[Start of Attachment]
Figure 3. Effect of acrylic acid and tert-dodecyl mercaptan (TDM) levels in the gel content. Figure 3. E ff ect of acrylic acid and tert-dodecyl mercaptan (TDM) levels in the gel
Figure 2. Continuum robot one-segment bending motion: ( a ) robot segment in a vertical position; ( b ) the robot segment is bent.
[End of Attachment]
[Start of Attachment]
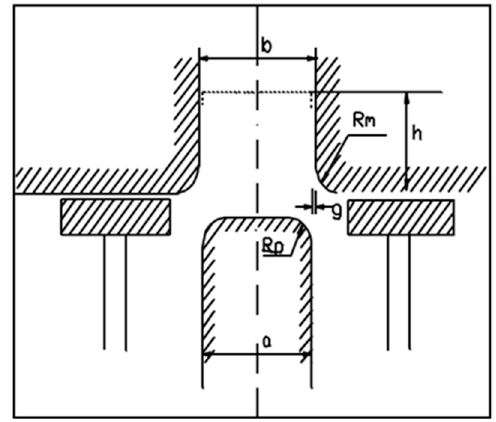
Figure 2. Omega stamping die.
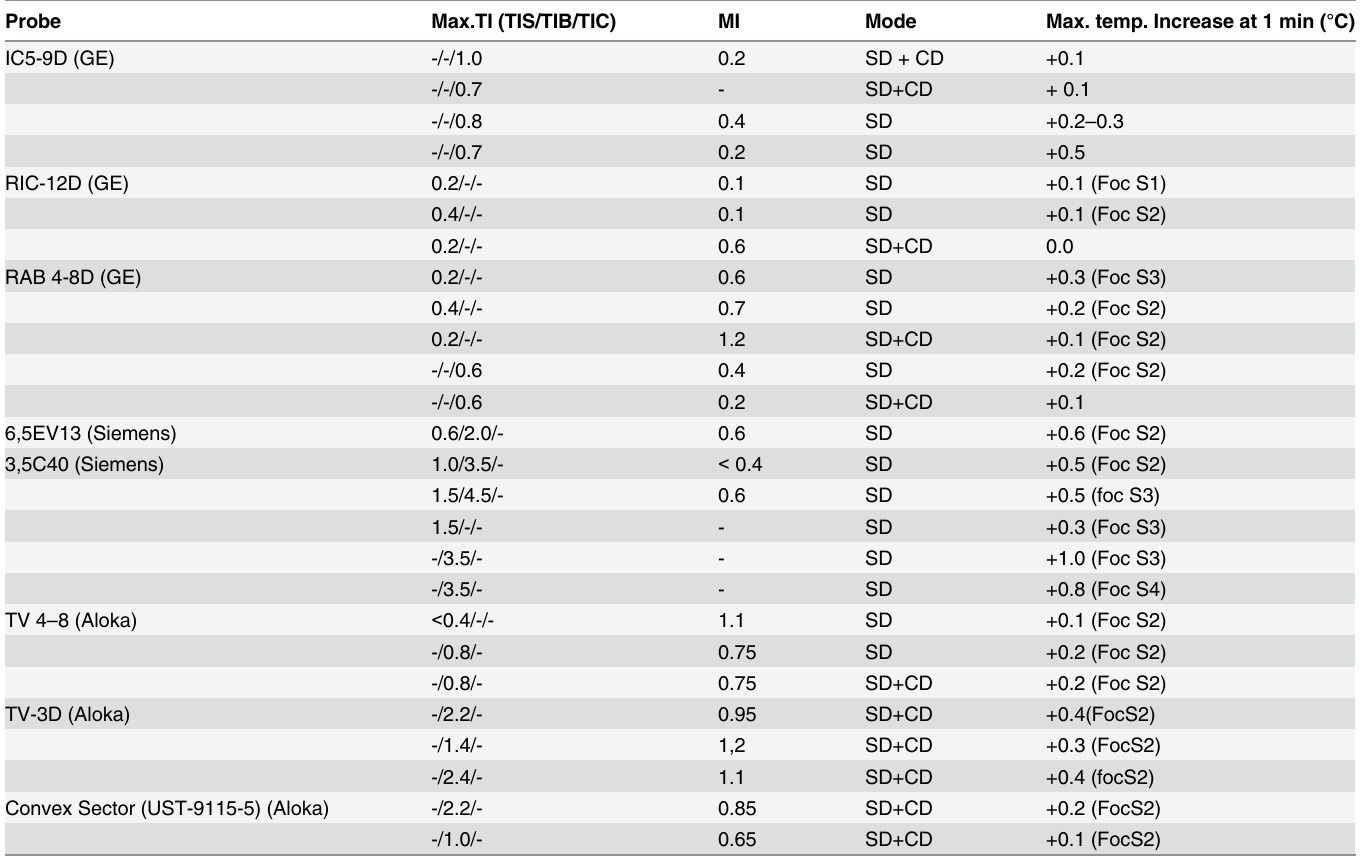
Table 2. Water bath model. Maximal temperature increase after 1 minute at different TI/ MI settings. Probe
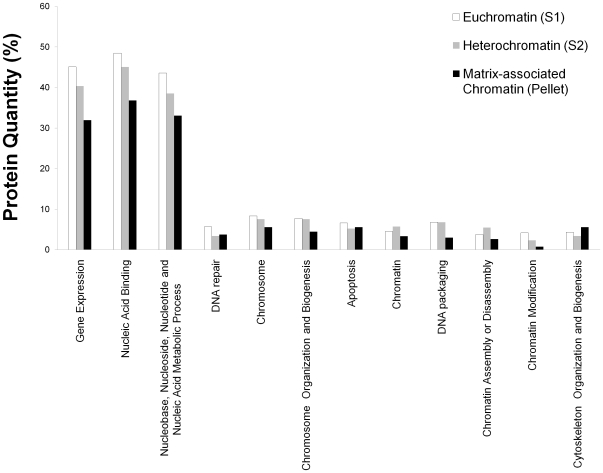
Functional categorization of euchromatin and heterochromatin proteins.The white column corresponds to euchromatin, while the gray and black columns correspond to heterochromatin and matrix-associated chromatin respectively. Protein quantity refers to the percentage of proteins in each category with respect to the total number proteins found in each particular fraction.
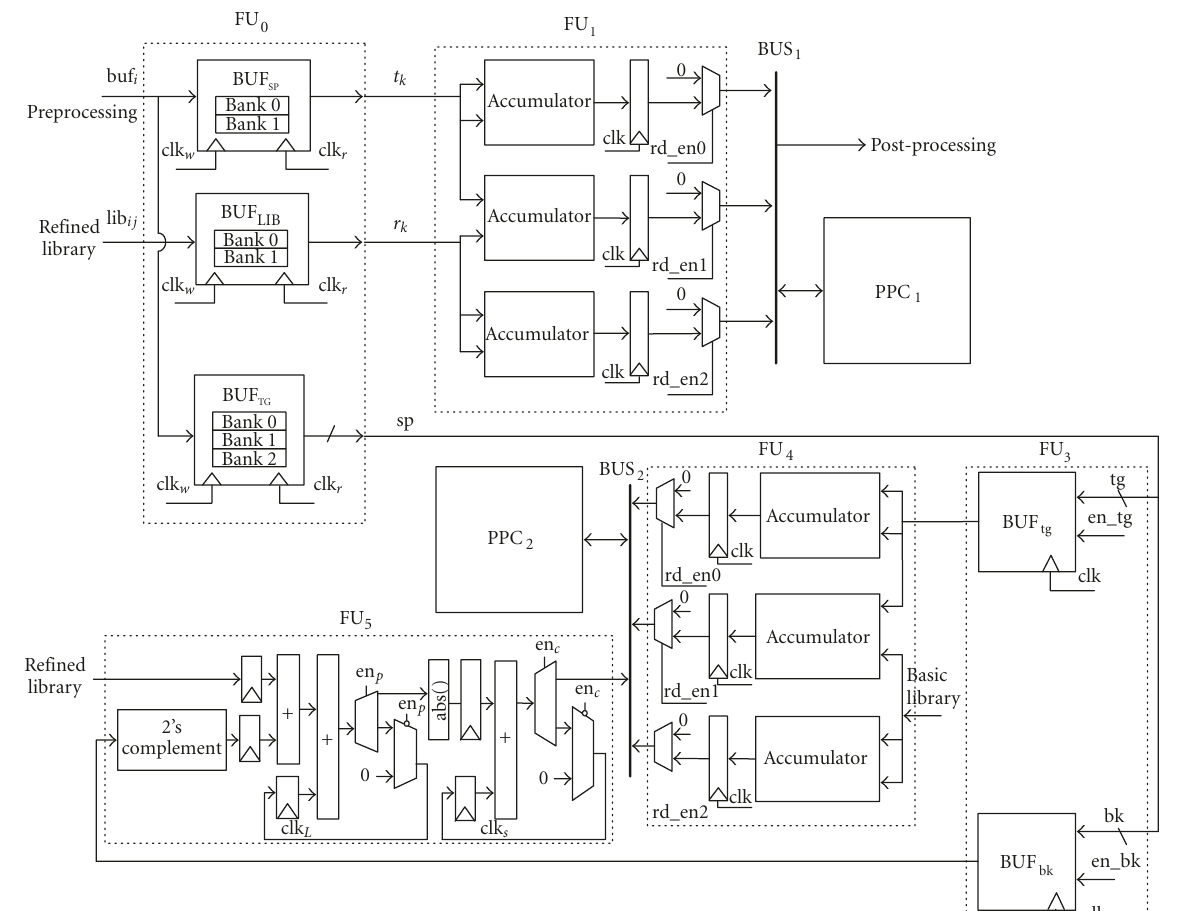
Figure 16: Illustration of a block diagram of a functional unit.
[End of Attachment]
#### TASK ITEM
In the listing above, find the line with "Table 2. Water" and the line with "Figure 16: Illustration". Copy exactly those two and every line between, without the pictures.

#### SOLUTION BELOW
Table 2. Water bath model. Maximal temperature increase after 1 minute at different TI/ MI settings. Probe
Functional categorization of euchromatin and heterochromatin proteins.The white column corresponds to euchromatin, while the gray and black columns correspond to heterochromatin and matrix-associated chromatin respectively. Protein quantity refers to the percentage of proteins in each category with respect to the total number proteins found in each particular fraction.
Figure 16: Illustration of a block diagram of a functional unit.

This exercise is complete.